Un ateo, mientras caminaba a través de la selva, sonriendo ante la belleza que había a su alrededor, pensó: Qué milagros de la naturaleza han creado los poderes de la evolución. En ese momento, oyó un murmullo cerca del río. Fue a investigar y vio que un enorme oso pardo estaba destruyendo el camino hacia él.

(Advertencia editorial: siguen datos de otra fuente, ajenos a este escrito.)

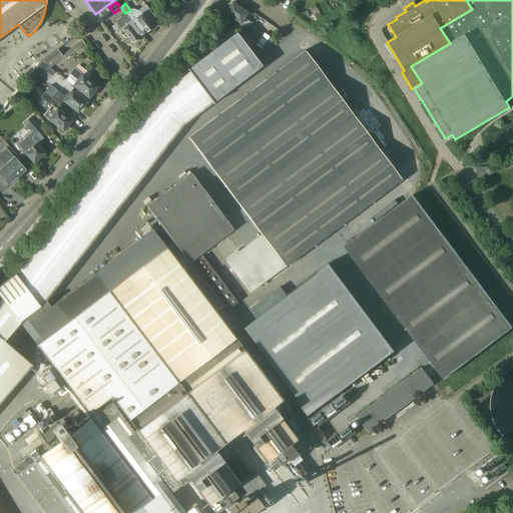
[(232,3),(225,13),(246,28),(249,22),(243,18),(247,13),(232,3)]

El hombre empezó a correr como un rayo y, cuando tuvo coraje para darse la vuelta, vio que el oso lo estaba alcanzando. Trató de retomar sus pasos, pero tropezó y cayó al suelo. Mientras trataba de levantarse, el oso saltó sobre su pecho y levantó una pata para aporrearlo. El ateo gritó: ¡Ay, Dios mío! El tiempo se detuvo. El oso se congeló. La selva estaba en silencio y hasta el río paró de moverse. Una luz blanca brilló sobre el hombre y una voz resonó desde el cielo:
Haz negado mi existencia durante todos estos años, has enseñado que no existo y abonas la concepción a un accidente cósmico. ¿Esperas que te ayude en esta situación?¿Puedo contarte como un creyente? El ateo miró hacia la luz y dijo: Sería hipócrita de mi parte si de repente te pidiese que me tratases como a un católico, pero quizás podrías volver católico al oso.
La luz se fue, el río comenzó a andar y los sonidos de la selva se reiniciaron. Entonces, el oso bajó su pata derecha, puso sus dos patas juntas, inclinó su cabeza y dijo: Te doy gracias Señor, por el alimento que voy a recibir. Y se lo comió. Moraleja: Es insensatez negar a Dios.